- [WORK ITEM]
Print every one of the rows below verbatim, with no changes.
** INFORMATION follows **
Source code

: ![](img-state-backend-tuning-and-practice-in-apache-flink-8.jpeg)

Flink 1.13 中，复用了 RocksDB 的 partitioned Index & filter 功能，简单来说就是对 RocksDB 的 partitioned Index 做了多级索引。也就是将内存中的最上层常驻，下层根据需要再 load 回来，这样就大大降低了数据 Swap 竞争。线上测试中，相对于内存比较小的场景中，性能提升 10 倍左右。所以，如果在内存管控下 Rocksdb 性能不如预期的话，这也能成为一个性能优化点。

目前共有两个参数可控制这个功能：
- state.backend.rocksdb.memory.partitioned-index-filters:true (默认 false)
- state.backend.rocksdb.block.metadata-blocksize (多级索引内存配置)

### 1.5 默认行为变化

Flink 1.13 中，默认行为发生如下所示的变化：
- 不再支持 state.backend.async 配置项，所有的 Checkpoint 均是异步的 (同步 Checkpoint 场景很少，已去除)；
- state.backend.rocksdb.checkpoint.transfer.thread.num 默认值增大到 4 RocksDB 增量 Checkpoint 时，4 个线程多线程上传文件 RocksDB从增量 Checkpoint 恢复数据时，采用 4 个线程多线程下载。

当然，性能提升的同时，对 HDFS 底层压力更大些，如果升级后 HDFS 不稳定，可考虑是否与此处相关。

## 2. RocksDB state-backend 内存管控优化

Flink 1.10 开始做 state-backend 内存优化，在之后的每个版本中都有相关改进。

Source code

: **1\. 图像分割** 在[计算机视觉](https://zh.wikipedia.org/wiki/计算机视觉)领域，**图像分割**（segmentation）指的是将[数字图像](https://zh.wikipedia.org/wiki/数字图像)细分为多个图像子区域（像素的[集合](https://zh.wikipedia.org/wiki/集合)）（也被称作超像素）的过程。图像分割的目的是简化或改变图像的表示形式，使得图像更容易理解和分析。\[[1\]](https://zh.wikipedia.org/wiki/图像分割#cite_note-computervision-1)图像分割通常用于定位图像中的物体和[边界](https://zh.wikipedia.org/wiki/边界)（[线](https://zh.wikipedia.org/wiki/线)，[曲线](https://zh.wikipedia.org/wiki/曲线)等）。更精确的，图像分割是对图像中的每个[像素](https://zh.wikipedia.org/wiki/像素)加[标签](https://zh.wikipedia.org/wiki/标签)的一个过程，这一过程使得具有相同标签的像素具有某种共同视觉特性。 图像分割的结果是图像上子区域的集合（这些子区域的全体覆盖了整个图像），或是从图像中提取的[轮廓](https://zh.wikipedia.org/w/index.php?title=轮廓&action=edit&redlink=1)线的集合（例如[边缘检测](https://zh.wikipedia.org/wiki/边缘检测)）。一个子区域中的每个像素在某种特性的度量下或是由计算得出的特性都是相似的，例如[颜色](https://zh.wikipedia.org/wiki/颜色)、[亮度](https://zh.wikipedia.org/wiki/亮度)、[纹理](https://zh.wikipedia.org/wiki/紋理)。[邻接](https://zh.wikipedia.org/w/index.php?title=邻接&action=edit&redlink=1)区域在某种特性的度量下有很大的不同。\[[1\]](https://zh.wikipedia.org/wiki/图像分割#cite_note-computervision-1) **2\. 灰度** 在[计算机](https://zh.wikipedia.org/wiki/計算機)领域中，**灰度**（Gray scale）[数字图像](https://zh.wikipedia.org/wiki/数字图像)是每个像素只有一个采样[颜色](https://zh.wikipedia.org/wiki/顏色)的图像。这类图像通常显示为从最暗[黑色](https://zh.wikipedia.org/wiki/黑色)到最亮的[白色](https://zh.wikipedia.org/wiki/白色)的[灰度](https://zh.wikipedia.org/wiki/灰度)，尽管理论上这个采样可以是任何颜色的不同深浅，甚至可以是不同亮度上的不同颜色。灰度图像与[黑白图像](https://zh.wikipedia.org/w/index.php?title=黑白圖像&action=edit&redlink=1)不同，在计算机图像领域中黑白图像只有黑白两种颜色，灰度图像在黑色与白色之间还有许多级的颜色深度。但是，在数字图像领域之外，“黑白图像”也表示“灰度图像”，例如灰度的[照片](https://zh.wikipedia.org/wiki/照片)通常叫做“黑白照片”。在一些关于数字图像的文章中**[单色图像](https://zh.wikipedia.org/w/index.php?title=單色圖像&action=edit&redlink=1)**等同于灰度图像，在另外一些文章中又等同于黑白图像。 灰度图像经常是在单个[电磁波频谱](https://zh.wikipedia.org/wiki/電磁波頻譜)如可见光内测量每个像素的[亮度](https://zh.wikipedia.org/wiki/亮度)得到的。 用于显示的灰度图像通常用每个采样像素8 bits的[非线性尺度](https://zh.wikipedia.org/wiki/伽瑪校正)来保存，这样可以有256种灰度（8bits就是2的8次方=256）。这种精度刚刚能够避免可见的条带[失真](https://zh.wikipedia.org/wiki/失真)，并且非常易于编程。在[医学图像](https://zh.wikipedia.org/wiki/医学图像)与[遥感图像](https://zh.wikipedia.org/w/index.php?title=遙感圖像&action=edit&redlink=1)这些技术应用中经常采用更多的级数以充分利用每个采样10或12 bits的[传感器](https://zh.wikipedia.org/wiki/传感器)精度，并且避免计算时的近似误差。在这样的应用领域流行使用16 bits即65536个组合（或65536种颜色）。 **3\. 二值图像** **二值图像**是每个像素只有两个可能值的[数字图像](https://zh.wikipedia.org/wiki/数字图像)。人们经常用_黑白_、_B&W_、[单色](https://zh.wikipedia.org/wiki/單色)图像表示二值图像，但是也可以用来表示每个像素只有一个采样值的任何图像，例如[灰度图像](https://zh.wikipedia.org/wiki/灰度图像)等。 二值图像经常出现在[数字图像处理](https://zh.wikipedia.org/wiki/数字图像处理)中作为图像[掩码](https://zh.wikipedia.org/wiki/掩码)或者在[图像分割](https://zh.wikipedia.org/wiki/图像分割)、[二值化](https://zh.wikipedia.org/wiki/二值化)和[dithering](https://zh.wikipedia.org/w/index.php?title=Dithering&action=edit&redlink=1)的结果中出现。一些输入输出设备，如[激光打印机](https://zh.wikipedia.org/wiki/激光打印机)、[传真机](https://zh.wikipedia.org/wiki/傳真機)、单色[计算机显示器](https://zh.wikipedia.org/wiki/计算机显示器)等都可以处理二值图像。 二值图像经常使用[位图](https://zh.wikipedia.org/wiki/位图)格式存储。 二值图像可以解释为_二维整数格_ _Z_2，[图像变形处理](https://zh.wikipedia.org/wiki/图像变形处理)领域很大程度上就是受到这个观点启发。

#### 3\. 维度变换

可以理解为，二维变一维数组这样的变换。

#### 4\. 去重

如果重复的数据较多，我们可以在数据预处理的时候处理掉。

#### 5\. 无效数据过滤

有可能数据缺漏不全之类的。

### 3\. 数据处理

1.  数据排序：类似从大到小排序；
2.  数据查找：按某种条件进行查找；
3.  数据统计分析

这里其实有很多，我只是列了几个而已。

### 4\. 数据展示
** End of INFORMATION **
- [SOLUTION]
Source code

: ![](img-state-backend-tuning-and-practice-in-apache-flink-8.jpeg)

Flink 1.13 中，复用了 RocksDB 的 partitioned Index & filter 功能，简单来说就是对 RocksDB 的 partitioned Index 做了多级索引。也就是将内存中的最上层常驻，下层根据需要再 load 回来，这样就大大降低了数据 Swap 竞争。线上测试中，相对于内存比较小的场景中，性能提升 10 倍左右。所以，如果在内存管控下 Rocksdb 性能不如预期的话，这也能成为一个性能优化点。

目前共有两个参数可控制这个功能：
- state.backend.rocksdb.memory.partitioned-index-filters:true (默认 false)
- state.backend.rocksdb.block.metadata-blocksize (多级索引内存配置)

### 1.5 默认行为变化

Flink 1.13 中，默认行为发生如下所示的变化：
- 不再支持 state.backend.async 配置项，所有的 Checkpoint 均是异步的 (同步 Checkpoint 场景很少，已去除)；
- state.backend.rocksdb.checkpoint.transfer.thread.num 默认值增大到 4 RocksDB 增量 Checkpoint 时，4 个线程多线程上传文件 RocksDB从增量 Checkpoint 恢复数据时，采用 4 个线程多线程下载。

当然，性能提升的同时，对 HDFS 底层压力更大些，如果升级后 HDFS 不稳定，可考虑是否与此处相关。

## 2. RocksDB state-backend 内存管控优化

Flink 1.10 开始做 state-backend 内存优化，在之后的每个版本中都有相关改进。

Source code

: **1\. 图像分割** 在[计算机视觉](https://zh.wikipedia.org/wiki/计算机视觉)领域，**图像分割**（segmentation）指的是将[数字图像](https://zh.wikipedia.org/wiki/数字图像)细分为多个图像子区域（像素的[集合](https://zh.wikipedia.org/wiki/集合)）（也被称作超像素）的过程。图像分割的目的是简化或改变图像的表示形式，使得图像更容易理解和分析。\[[1\]](https://zh.wikipedia.org/wiki/图像分割#cite_note-computervision-1)图像分割通常用于定位图像中的物体和[边界](https://zh.wikipedia.org/wiki/边界)（[线](https://zh.wikipedia.org/wiki/线)，[曲线](https://zh.wikipedia.org/wiki/曲线)等）。更精确的，图像分割是对图像中的每个[像素](https://zh.wikipedia.org/wiki/像素)加[标签](https://zh.wikipedia.org/wiki/标签)的一个过程，这一过程使得具有相同标签的像素具有某种共同视觉特性。 图像分割的结果是图像上子区域的集合（这些子区域的全体覆盖了整个图像），或是从图像中提取的[轮廓](https://zh.wikipedia.org/w/index.php?title=轮廓&action=edit&redlink=1)线的集合（例如[边缘检测](https://zh.wikipedia.org/wiki/边缘检测)）。一个子区域中的每个像素在某种特性的度量下或是由计算得出的特性都是相似的，例如[颜色](https://zh.wikipedia.org/wiki/颜色)、[亮度](https://zh.wikipedia.org/wiki/亮度)、[纹理](https://zh.wikipedia.org/wiki/紋理)。[邻接](https://zh.wikipedia.org/w/index.php?title=邻接&action=edit&redlink=1)区域在某种特性的度量下有很大的不同。\[[1\]](https://zh.wikipedia.org/wiki/图像分割#cite_note-computervision-1) **2\. 灰度** 在[计算机](https://zh.wikipedia.org/wiki/計算機)领域中，**灰度**（Gray scale）[数字图像](https://zh.wikipedia.org/wiki/数字图像)是每个像素只有一个采样[颜色](https://zh.wikipedia.org/wiki/顏色)的图像。这类图像通常显示为从最暗[黑色](https://zh.wikipedia.org/wiki/黑色)到最亮的[白色](https://zh.wikipedia.org/wiki/白色)的[灰度](https://zh.wikipedia.org/wiki/灰度)，尽管理论上这个采样可以是任何颜色的不同深浅，甚至可以是不同亮度上的不同颜色。灰度图像与[黑白图像](https://zh.wikipedia.org/w/index.php?title=黑白圖像&action=edit&redlink=1)不同，在计算机图像领域中黑白图像只有黑白两种颜色，灰度图像在黑色与白色之间还有许多级的颜色深度。但是，在数字图像领域之外，“黑白图像”也表示“灰度图像”，例如灰度的[照片](https://zh.wikipedia.org/wiki/照片)通常叫做“黑白照片”。在一些关于数字图像的文章中**[单色图像](https://zh.wikipedia.org/w/index.php?title=單色圖像&action=edit&redlink=1)**等同于灰度图像，在另外一些文章中又等同于黑白图像。 灰度图像经常是在单个[电磁波频谱](https://zh.wikipedia.org/wiki/電磁波頻譜)如可见光内测量每个像素的[亮度](https://zh.wikipedia.org/wiki/亮度)得到的。 用于显示的灰度图像通常用每个采样像素8 bits的[非线性尺度](https://zh.wikipedia.org/wiki/伽瑪校正)来保存，这样可以有256种灰度（8bits就是2的8次方=256）。这种精度刚刚能够避免可见的条带[失真](https://zh.wikipedia.org/wiki/失真)，并且非常易于编程。在[医学图像](https://zh.wikipedia.org/wiki/医学图像)与[遥感图像](https://zh.wikipedia.org/w/index.php?title=遙感圖像&action=edit&redlink=1)这些技术应用中经常采用更多的级数以充分利用每个采样10或12 bits的[传感器](https://zh.wikipedia.org/wiki/传感器)精度，并且避免计算时的近似误差。在这样的应用领域流行使用16 bits即65536个组合（或65536种颜色）。 **3\. 二值图像** **二值图像**是每个像素只有两个可能值的[数字图像](https://zh.wikipedia.org/wiki/数字图像)。人们经常用_黑白_、_B&W_、[单色](https://zh.wikipedia.org/wiki/單色)图像表示二值图像，但是也可以用来表示每个像素只有一个采样值的任何图像，例如[灰度图像](https://zh.wikipedia.org/wiki/灰度图像)等。 二值图像经常出现在[数字图像处理](https://zh.wikipedia.org/wiki/数字图像处理)中作为图像[掩码](https://zh.wikipedia.org/wiki/掩码)或者在[图像分割](https://zh.wikipedia.org/wiki/图像分割)、[二值化](https://zh.wikipedia.org/wiki/二值化)和[dithering](https://zh.wikipedia.org/w/index.php?title=Dithering&action=edit&redlink=1)的结果中出现。一些输入输出设备，如[激光打印机](https://zh.wikipedia.org/wiki/激光打印机)、[传真机](https://zh.wikipedia.org/wiki/傳真機)、单色[计算机显示器](https://zh.wikipedia.org/wiki/计算机显示器)等都可以处理二值图像。 二值图像经常使用[位图](https://zh.wikipedia.org/wiki/位图)格式存储。 二值图像可以解释为_二维整数格_ _Z_2，[图像变形处理](https://zh.wikipedia.org/wiki/图像变形处理)领域很大程度上就是受到这个观点启发。

#### 3\. 维度变换

可以理解为，二维变一维数组这样的变换。

#### 4\. 去重

如果重复的数据较多，我们可以在数据预处理的时候处理掉。

#### 5\. 无效数据过滤

有可能数据缺漏不全之类的。

### 3\. 数据处理

1.  数据排序：类似从大到小排序；
2.  数据查找：按某种条件进行查找；
3.  数据统计分析

这里其实有很多，我只是列了几个而已。

### 4\. 数据展示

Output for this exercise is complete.